Scroll through many Linux forums/help sites and you'll hear people whining and complaining about printing under Wine. It seems to have also increased with the introduction of
CUPS. From what I could see people where having problems printing to a physical printer most of the time, even though their CUPS printers correctly are represented and available in Wine. (This is exactly what I was seeing -- just blank pages printed).
Unfortunately this was going to be a show-stopper. Without a way to print (paper or electronically) for MYOB the idea was dead in the water. I didn't want to run Windows XP in a virtual machine
(more on that in my next post over the following days).

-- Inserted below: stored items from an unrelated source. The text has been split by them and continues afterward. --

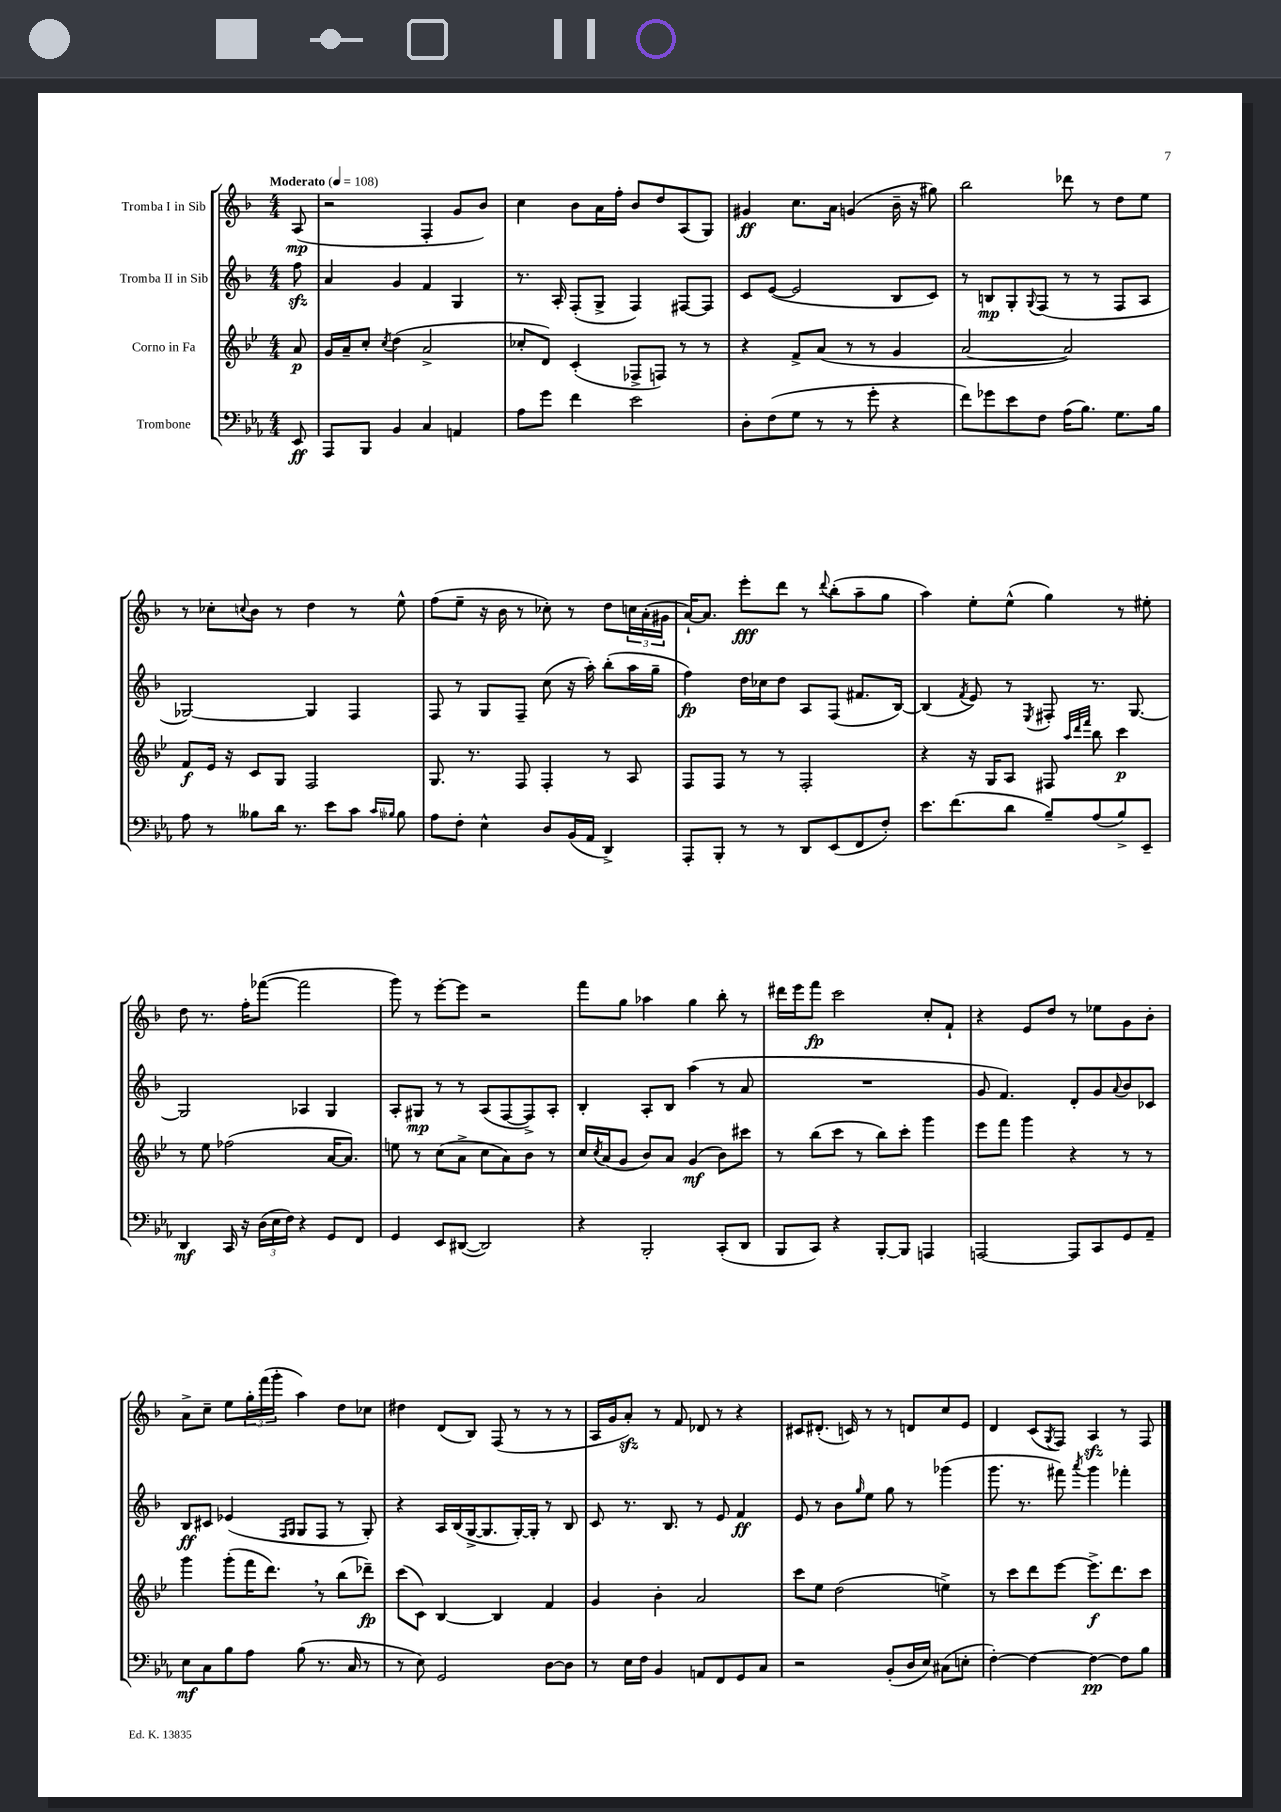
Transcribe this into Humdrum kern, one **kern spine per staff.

**kern	**dynam	**kern	**dynam	**kern	**dynam	**kern	**dynam
*part4	*part4	*part3	*part3	*part2	*part2	*part1	*part1
*staff4	*staff4	*staff3	*staff3	*staff2	*staff2	*staff1	*staff1
*I"Trombone	*	*I"Corno in Fa	*	*I"Tromba II in Sib	*	*I"Tromba I in Sib	*
*clefF4	*	*clefG2	*	*clefG2	*	*clefG2	*
*k[b-e-a-]	*	*k[b-e-]	*	*k[b-]	*	*k[b-]	*
*M4/4	*	*M4/4	*	*M4/4	*	*M4/4	*
*MM108	*	*MM108	*	*MM108	*	*MM108	*
=	=	=	=	=	=	=	=
!	!	!	!	!	!	!LO:TX:a:B:t=Moderato	!
8EE-/	ff	8a/	p	8ffzz\	.	(8A/	mp
=1	=1	=1	=1	=1	=1	=1	=1
8AAA-/L	.	16g/LL	.	4a/	.	2r	.
.	.	16a~/J	.	.	.	.	.
8BBB-/J	.	8cc'/J	.	.	.	.	.
.	.	8qcc/	.	.	.	.	.
4BB-/	.	(4dd\	.	4g/	.	.	.
4C/	.	2a^/	.	4f/	.	4F'/	.
4AAn/	.	.	.	4G/	.	8g/L	.
.	.	.	.	.	.	8b-/J)	.
=2	=2	=2	=2	=2	=2	=2	=2
8A-\L	.	8cc-X'/L	.	8.r	.	4cc\	.
8g\J	.	8d/J)	.	.	.	.	.
.	.	.	.	16A'/	.	.	.
4f\	.	(4c'/	.	(8F'/L	.	8b-\L	.
.	.	.	.	8G^/J	.	16a\L	.
.	.	.	.	.	.	16ff'\JJ	.
2e-\	.	8F-X^/L	.	4F/)	.	8b-/L	.
.	.	8Fn/J)	.	.	.	8dd/	.
.	.	8r	.	[8F#X/L	.	(8A/	.
.	.	8r	.	8F#/J]	.	8G/J)	.
=3	=3	=3	=3	=3	=3	=3	=3
8D'\L	.	4r	.	8c/L	.	4g#X/	ff
(8F\	.	.	.	([8e/J	.	.	.
8G\J	.	8f^/L	.	2e/]	.	8.cc\L	.
8r	.	(8a/J	.	.	.	.	.
.	.	.	.	.	.	16a\Jk	.
8r	.	8r	.	.	.	(4gn/	.
8g'\	.	8r	.	.	.	.	.
4r	.	4g/	.	8B-/L	.	16b-~\	.
.	.	.	.	.	.	16r	.
.	.	.	.	8c/J)	.	8gg#X\)	.
=4	=4	=4	=4	=4	=4	=4	=4
8f\L)	.	[2a/	.	8r	.	2bb-\	.
8g-X\	.	.	.	8Bn/L	mp	.	.
8e-\	.	.	.	8G'/	.	.	.
.	.	.	.	8qqG/	.	.	.
8F\J	.	.	.	(8F/J	.	.	.
(16A-\KL	.	2a/])	.	8r	.	8ddd-X\	.
8.B-\J)	.	.	.	.	.	.	.
.	.	.	.	8r	.	8r	.
8.G\L	.	.	.	8F/L	.	8dd\L	.
.	.	.	.	8A/J	.	8ee\J	.
16B-\Jk	.	.	.	.	.	.	.
!!LO:LB:g=z
=5	=5	=5	=5	=5	=5	=5	=5
8A-\	.	8f/L	f	[2G-X/)	.	8r	.
8r	.	16e-/Jk	.	.	.	8cc-X'\L	.
.	.	16r	.	.	.	.	.
.	.	.	.	.	.	8qqccn/	.
8B--X\L	.	8c/L	.	.	.	8b-\J	.
16d\Jk	.	8G/J	.	.	.	8r	.
8.r	.	.	.	.	.	.	.
.	.	2F/	.	4G-/]	.	4dd\	.
8e-\L	.	.	.	.	.	.	.
8c\J	.	.	.	4F/	.	8r	.
16qqc/LL	.	.	.	.	.	.	.
16qqB-X/JJ	.	.	.	.	.	.	.
8B-\	.	.	.	.	.	8ee^^\	.
=6	=6	=6	=6	=6	=6	=6	=6
8A-\L	.	8.G/	.	8F/	.	(8ff\L	.
8F'\J	.	.	.	8r	.	8ee~\J	.
.	.	8.r	.	.	.	.	.
4E-^^\	.	.	.	8G/L	.	16r	.
.	.	.	.	.	.	16b-\	.
.	.	8F/	.	8F~/J	.	8r	.
8D/L	.	4F'/	.	(8cc\	.	8cc-X'\)	.
(16BB-/L	.	.	.	16r	.	8r	.
16AA-/JJ	.	.	.	16aa'\)	.	.	.
4DD^/)	.	8r	.	(8bb-'\L	.	8dd\L	.
.	.	8A/	.	16aa\L	.	24ccn\L	.
.	.	.	.	.	.	(24a'\	.
.	.	.	.	16gg~\JJ	.	.	.
.	.	.	.	.	.	24g#X\JJ	.
=7	=7	=7	=7	=7	=7	=7	=7
8AAA-'/L	.	8F/L	.	4ff\)	fp	[16a`/KL)	.
.	.	.	.	.	.	8.a/J]	.
8BBB-'/J	.	8F/J	.	.	.	.	.
8r	.	8r	.	16dd\LL	.	8eee'\L	fff
.	.	.	.	16cc-X\J	.	.	.
8r	.	8r	.	8dd\J	.	8ddd\J	.
8DD/L	.	2F'/	.	8A/L	.	8r	.
.	.	.	.	.	.	8qqddd/	.
(8EE-/	.	.	.	(8F/J	.	(8bb-'\L	.
8FF/	.	.	.	8.f#X/L	.	8aa~\	.
8F'/J)	.	.	.	.	.	8gg\J	.
.	.	.	.	[16B-/Jk)	.	.	.
=8	=8	=8	=8	=8	=8	=8	=8
8.e-\L	.	4r	.	(4B-/]	.	4aa\)	.
(8.f\	.	.	.	.	.	.	.
.	.	.	.	8qf/	.	.	.
.	.	16r	.	8e/)	.	8ee'\L	.
.	.	16G/KL	.	.	.	.	.
8d\J	.	8A/J	.	8r	.	(8ee^^\J	.
.	.	.	.	8qE/	.	.	.
8B-~/L)	.	8F#X/	.	8F#X'/	.	4gg\)	.
.	.	32qqaa/LLL	.	.	.	.	.
.	.	32qqddd/	.	.	.	.	.
.	.	32qqfff/JJJ	.	.	.	.	.
(8A-/	.	8bb-\	.	8.r	.	.	.
8B-^/)	.	4ccc\	p	.	.	8r	.
.	.	.	.	[8.G/	.	.	.
8EE-~/J	.	.	.	.	.	8ee#X'\	.
!!LO:LB:g=z
=9	=9	=9	=9	=9	=9	=9	=9
4DD/	mf	8r	.	2G/]	.	8dd\	.
.	.	8ee-\	.	.	.	8.r	.
16CC/	.	(2ff-X\	.	.	.	.	.
16r	.	.	.	.	.	16ff'\KL	.
(24D\LL	.	.	.	.	.	([8fff-X\J	.
24E-\	.	.	.	.	.	.	.
24F\JJ)	.	.	.	.	.	.	.
4r	.	.	.	4A-X/	.	2fff-\]	.
8GG/L	.	[16a/KL	.	4G/	.	.	.
.	.	8.a/J])	.	.	.	.	.
8FF/J	.	.	.	.	.	.	.
=10	=10	=10	=10	=10	=10	=10	=10
4GG/	.	8een\	.	8A'/L	.	8ggg\)	.
.	.	8r	.	8G#X/J	mp	8r	.
8EE-/L	.	(8cc\L	.	8r	.	[8eee'\L	.
([8DD#X/J	.	8a^\J	.	8r	.	8eee\J]	.
2DD#/])	.	8cc\L	.	(8A/L	.	2r	.
.	.	8a\)	.	[8F/	.	.	.
.	.	8b-\J	.	8F^/])	.	.	.
.	.	8r	.	8A'/J	.	.	.
=11	=11	=11	=11	=11	=11	=11	=11
4r	.	16cc/LL	.	4B-'/	.	8fff\L	.
.	.	8qcc/	.	.	.	.	.
.	.	(16a/J	.	.	.	.	.
.	.	8g/J	.	.	.	8gg\J	.
2BBB-'/	.	8b-/L)	.	8A'/L	.	4aa-X\	.
.	.	8a/J	.	8B-/J	.	.	.
.	.	(4g/	mf	(4aa\	.	4gg\	.
(8CC'/L	.	8b-\L)	.	8r	.	8bb-'\	.
8DD/J	.	8ccc#X\J	.	8a/	.	8r	.
=12	=12	=12	=12	=12	=12	=12	=12
8BBB-/L	.	8r	.	1r	.	16ddd#X\LL	.
.	.	.	.	.	.	16eee\J	.
8CC/J)	.	(8bb-\L	.	.	.	8fff\J	fp
4r	.	8ccc\J	.	.	.	2ccc\	.
.	.	8r	.	.	.	.	.
[8BBB-'/L	.	8bb-\L)	.	.	.	.	.
8BBB-/J]	.	8ccc'\J	.	.	.	.	.
4AAAn/	.	4ggg\	.	.	.	8cc'/L	.
.	.	.	.	.	.	8f`/J	.
=13	=13	=13	=13	=13	=13	=13	=13
[2AAAn/	.	8eee-\L	.	8g/	.	4r	.
.	.	8fff\J	.	4.f/)	.	.	.
.	.	4ggg\	.	.	.	8e/L	.
.	.	.	.	.	.	8dd/J	.
8AAA/L]	.	4r	.	8d'/L	.	8r	.
8CC/	.	.	.	8g/	.	8ee-X\L	.
.	.	.	.	8qqa/	.	.	.
8GG/	.	8r	.	8b-/	.	8g\	.
8AA-~/J	.	8r	.	8c-X/J	.	8b-'\J	.
!!LO:LB:g=z
=14	=14	=14	=14	=14	=14	=14	=14
8E-\L	mf	4ggg\	.	8B-/L	ff	8a^\L	.
8C\	.	.	.	8c#X/J	.	8cc~\J	.
8B-\	.	(8ggg'\L	.	(4e-X/	.	8ee\L	.
8A-\J	.	16fff\K	.	.	.	24gg'\L	.
.	.	.	.	.	.	(24fff\	.
.	.	8.ddd,\J)	.	.	.	.	.
.	.	.	.	.	.	24ggg'\JJ	.
.	.	.	.	16qqF/LL	.	.	.
.	.	.	.	16qqG/JJ	.	.	.
(8B-\	.	.	.	8G/L	.	4aa\)	.
8.r	.	8r	.	8F/J	.	.	.
.	.	(8bb-\L	.	8r	.	8dd\L	.
16C/	.	.	.	.	.	.	.
8r	.	8ddd-X~\J)	fp	8G'/)	.	8cc-X\J	.
=15	=15	=15	=15	=15	=15	=15	=15
8r	.	(8ccc\L	.	4r	.	4dd#X\	.
8E-\)	.	8c\J)	.	.	.	.	.
2GG/	.	[4B-/	.	16A/LL	.	(8d/L	.
.	.	.	.	(16B-/	.	.	.
.	.	.	.	[16G^/J	.	8B-/J)	.
.	.	.	.	8.G/]	.	.	.
.	.	4B-/]	.	.	.	(8F/	.
.	.	.	.	[16G'/L)	.	8r	.
.	.	.	.	16G'/JJ]	.	.	.
[8D\L	.	4f/	.	8r	.	8r	.
8D\J]	.	.	.	8B-/	.	8r	.
=16	=16	=16	=16	=16	=16	=16	=16
8r	.	4g/	.	8c/	.	16A/LL	.
.	.	.	.	.	.	16g/J	.
16E-\LL	.	.	.	8.r	.	8azz'/J)	.
16F\JJ	.	.	.	.	.	.	.
4BB-/	.	4b-'\	.	.	.	8r	.
.	.	.	.	8.B-/	.	.	.
.	.	.	.	.	.	8f/	.
8AAn/L	.	2a/	.	8r	.	8d-X/	.
8FF/	.	.	.	8e/	.	8r	.
8GG/	.	.	.	4f/	ff	4r	.
8C/J	.	.	.	.	.	.	.
=17	=17	=17	=17	=17	=17	=17	=17
2r	.	8ccc\L	.	8e/	.	8c#X/L	.
.	.	8ee-\J	.	8r	.	(8.d#X'/J	.
.	.	(2dd\	.	8b-\L	.	.	.
.	.	.	.	.	.	16cn/)	.
.	.	.	.	16qqgg/	.	.	.
.	.	.	.	8ee\J	.	8r	.
(8BB-'/L	.	.	.	8gg\	.	8r	.
16D/L	.	.	.	8r	.	8dn/L	.
16E-/JJ)	.	.	.	.	.	.	.
(8C#X\L	.	4een^\)	.	(4ggg-X\	.	8cc/	.
8En'\J	.	.	.	.	.	8e/J	.
=18	=18	=18	=18	=18	=18	=18	=18
[4F'\)	.	8r	.	8.ggg\	.	4d/	.
.	.	8ccc\L	.	.	.	.	.
.	.	.	.	8.r	.	.	.
4F\_	.	8ddd\	.	.	.	(8c/L	.
.	.	.	.	.	.	8qG/	.
.	.	[8eee-\J	.	8fff#X\)	.	8F/J)	.
.	.	.	.	8qaaa/	.	.	.
4F\_	pp	8.eee-^\L]	f	4ggg\	.	4Azz/	.
.	.	8.ddd\	.	.	.	.	.
8F\L]	.	.	.	4fff-X'\	.	8r	.
8B-\J	.	8ccc\J	.	.	.	8F/	.
==	==	==	==	==	==	==	==
*-	*-	*-	*-	*-	*-	*-	*-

I decided to sit down and take a bit of a fiddle (that's a technical term!)
Really -- if
CUPS-PDF didn't work, nor did my native printers attached; even a
Postscript file would be sufficient (I could then feed that into ps2pdf or something similar if I really wanted it in PDF format for Emailing, or just print the Postscript file directly to the printer).
I found that within the printing application I could create a virtual printer that printed a postscript file directly to a file in Linux. Okay, that works fine under Linux... Now the big test, did it print fine with MYOB running under Wine?
I could see the printer fine (as I could with all the other CUPS printers previously). I bit my bottom lip and hit print. Low and behold... a working report!
Even better I could link the Postscript printer to the CUPS-PDF printer and it would convert it
auto-magically into a PDF for me.
I since tested a range of applications under Wine and they all seem to be printing.
So if you need to print in Wine and don't want a headache, try the local Postscript virtual printer hack. It works well.
For those that want to replicate it, here is a series of pictures showing the Postscript printer properties.
And if you still don't believe.... here is some sample print jobs:
So have fun and happy printing from within Wine.